After years of discussing the feasibility of mobile health interventions delivered via smartphones, it is now time to move forward. The article in this issue by Dror Ben-Zeev, Ph.D., and colleagues represents a milestone for mobile mental health. Similar clinical outcomes were achieved in a 12-week randomized trial that compared the smartphone intervention with an in-person self-management group intervention led by trained facilitators with lived experience of mental illness, leaving little doubt about feasibility. But what comes next?
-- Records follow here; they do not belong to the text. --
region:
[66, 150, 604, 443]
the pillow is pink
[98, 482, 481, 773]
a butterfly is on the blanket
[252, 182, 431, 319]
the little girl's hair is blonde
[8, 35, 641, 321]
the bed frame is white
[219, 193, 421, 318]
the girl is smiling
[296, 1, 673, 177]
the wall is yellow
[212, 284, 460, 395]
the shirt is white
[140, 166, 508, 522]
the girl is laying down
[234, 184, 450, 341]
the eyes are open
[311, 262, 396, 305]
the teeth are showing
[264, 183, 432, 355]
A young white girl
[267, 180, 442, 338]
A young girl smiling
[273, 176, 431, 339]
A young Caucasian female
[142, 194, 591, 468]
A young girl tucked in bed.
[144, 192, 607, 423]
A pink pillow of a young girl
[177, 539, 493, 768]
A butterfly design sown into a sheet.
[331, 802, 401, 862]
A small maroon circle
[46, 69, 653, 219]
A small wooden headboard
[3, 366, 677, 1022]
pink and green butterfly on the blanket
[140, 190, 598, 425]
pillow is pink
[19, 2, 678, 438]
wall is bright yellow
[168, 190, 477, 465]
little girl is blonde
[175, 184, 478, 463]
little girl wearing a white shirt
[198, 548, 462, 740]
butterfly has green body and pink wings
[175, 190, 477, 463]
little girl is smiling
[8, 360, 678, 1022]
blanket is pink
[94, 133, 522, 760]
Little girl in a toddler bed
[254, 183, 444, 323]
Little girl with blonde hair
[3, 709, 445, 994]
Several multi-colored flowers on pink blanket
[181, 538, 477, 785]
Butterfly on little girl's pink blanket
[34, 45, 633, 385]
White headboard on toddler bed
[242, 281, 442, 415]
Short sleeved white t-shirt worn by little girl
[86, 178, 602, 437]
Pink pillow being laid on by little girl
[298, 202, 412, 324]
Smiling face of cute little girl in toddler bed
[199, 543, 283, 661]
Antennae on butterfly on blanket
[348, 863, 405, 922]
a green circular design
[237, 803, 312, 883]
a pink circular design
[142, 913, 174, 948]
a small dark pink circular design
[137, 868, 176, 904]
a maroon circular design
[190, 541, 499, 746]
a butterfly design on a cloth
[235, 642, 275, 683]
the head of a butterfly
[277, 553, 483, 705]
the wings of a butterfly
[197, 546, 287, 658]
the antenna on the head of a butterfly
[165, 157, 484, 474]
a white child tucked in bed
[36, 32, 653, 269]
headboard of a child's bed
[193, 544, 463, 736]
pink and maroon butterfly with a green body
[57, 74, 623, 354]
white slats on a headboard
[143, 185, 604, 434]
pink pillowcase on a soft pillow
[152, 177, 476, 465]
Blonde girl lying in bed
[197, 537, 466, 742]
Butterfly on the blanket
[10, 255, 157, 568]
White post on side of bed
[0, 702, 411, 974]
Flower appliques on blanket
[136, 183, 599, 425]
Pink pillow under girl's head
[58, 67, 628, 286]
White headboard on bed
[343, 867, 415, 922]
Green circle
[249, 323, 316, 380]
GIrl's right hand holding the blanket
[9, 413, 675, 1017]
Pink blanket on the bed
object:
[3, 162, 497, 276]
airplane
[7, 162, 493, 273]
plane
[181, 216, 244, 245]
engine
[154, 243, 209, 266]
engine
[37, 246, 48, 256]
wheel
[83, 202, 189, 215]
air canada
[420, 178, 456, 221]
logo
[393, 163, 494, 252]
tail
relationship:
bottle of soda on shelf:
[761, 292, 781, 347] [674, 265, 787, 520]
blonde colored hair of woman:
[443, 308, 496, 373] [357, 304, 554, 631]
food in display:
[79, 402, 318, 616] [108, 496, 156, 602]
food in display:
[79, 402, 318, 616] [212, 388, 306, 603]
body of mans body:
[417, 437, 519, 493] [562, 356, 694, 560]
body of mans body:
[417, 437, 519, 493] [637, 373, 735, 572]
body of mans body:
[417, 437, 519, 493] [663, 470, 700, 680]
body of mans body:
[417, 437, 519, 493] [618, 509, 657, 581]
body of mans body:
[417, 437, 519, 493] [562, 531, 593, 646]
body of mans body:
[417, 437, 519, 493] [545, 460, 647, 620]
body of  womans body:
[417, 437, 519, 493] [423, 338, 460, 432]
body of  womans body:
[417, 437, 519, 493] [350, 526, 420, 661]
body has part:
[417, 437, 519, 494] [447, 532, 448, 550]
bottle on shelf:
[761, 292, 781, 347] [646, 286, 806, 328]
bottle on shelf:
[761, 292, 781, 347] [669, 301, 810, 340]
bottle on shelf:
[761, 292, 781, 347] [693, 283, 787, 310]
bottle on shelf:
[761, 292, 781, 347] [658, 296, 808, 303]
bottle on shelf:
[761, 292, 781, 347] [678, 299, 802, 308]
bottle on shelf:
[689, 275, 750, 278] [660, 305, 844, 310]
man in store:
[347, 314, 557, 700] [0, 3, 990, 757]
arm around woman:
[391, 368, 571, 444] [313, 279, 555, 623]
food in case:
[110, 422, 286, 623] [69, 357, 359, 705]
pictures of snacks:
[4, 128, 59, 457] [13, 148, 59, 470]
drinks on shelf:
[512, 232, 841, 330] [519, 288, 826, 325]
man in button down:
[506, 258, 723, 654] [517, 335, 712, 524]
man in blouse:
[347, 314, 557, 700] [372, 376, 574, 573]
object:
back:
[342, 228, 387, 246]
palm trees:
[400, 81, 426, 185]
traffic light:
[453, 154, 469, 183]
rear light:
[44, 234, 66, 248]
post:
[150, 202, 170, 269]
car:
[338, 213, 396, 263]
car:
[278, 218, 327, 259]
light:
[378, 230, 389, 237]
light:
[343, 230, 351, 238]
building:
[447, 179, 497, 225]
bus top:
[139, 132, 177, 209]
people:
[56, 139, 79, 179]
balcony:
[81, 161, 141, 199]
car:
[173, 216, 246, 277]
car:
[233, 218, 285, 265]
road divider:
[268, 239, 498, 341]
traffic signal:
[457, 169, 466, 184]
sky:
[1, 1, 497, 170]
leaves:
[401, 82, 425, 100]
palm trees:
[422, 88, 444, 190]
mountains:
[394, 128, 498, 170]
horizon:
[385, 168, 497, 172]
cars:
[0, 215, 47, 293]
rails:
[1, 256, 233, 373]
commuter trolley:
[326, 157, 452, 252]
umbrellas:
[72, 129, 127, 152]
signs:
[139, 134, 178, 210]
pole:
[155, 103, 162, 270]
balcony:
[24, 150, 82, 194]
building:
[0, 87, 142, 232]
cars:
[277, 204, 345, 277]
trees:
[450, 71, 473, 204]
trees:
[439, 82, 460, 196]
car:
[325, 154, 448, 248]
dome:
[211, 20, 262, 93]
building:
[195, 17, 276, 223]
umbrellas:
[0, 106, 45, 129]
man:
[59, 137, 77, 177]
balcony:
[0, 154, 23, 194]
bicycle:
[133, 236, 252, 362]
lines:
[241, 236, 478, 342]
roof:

In the postfeasibility era of mobile mental health, it is now time to consider efficacy, effectiveness, and efficiency. This study offers high-quality efficacy data indicating that in a clinical trial setting, smartphone apps can safely deliver clinical services. But like any new intervention in the medical field, reproducibility of results is critical for establishing efficacy. Replication studies will shine light on the “active ingredient” in these apps, explain how app design affects outcomes, and help quantify the currently elusive “digital placebo effect.” Of note, prior versions of the app described have been studied and have shown positive results. Given the scalability of smartphone apps, which can be shared with a single click, reproducibility studies can be conducted more economically than before. In an era of open-source software—where code for apps is freely shared, modified, and used by others—open-source apps will become widely used and thus grow the greatest efficacy base. Another advantage of open-source apps is that other investigators, or companies, can build off prior efforts and make incremental improvements versus starting from scratch when software is not shared. With open-source apps, we may soon see a wealth of new efficacy studies that will likely confirm the positive results of this and other pioneering studies.
As smartphone interventions demonstrate reproducible efficacy, researchers next need to consider their effectiveness when deployed outside of study environments and into busy clinical practices. The study by Ben-Zeev and colleagues is impressive in that many elements of the study are relevant to effectiveness, including studying the app in a representative clinical sample. The study featured weekly check-in calls from study staff who reviewed app data with patients, underscoring two critical points. First, apps supported with human contact appear more successful than apps without. Second, the introduction of humans, or “technology navigators,” to help support app use may represent a new model of care and certainly a new member of the clinical team. Assessing effectiveness of mobile mental health in the context of today’s clinical practices will be challenging, with the understanding that some practices are not ideally suited to support technology navigators or integrate such technology solutions into clinical workflows.
Considering effectiveness dovetails into assessing the efficiency of mobile mental health solutions. If the potential of smartphone apps and similar innovations is to increase access to care, enable broad screening and monitoring of mental health, and finally deliver interventions, as in this study, can this be accomplished in an efficient manner, considering costs and often limited mental health resources? In the study, participants were provided with a smartphone and data plan, and although this arrangement may be costly today, it will become cheaper with time and may soon not represent a barrier to efficiency. But assessing the efficiency of any mobile mental health app is likely to be outside the scope of any single study. The Ben-Zeev study indirectly provides insights on this point with a different version of the study app, called Thrive, which was licensed to the Novartis Pharmaceuticals Corporation in March 2018. How Novartis Pharmaceuticals plans to use, and perhaps even market, Thrive is not currently known but will be telling.
As we enter the postfeasibility era and contemplate the next steps of efficacy, effectiveness, and efficiency, looking back it will be clear that the Ben-Zeev study represents a big step across the threshold. As mobile mental health enters a new era, there are now even more questions and challenges to tackle. But there are many new advantages, including open-source software and apps to support efficacy studies, new care models to assess effectiveness within, and advances in technology that will facilitate efficiency. However it unfolds, the new era for mobile mental health has already started, and the field is fortunate to have researchers like Dr. Ben-Zeev leading the way.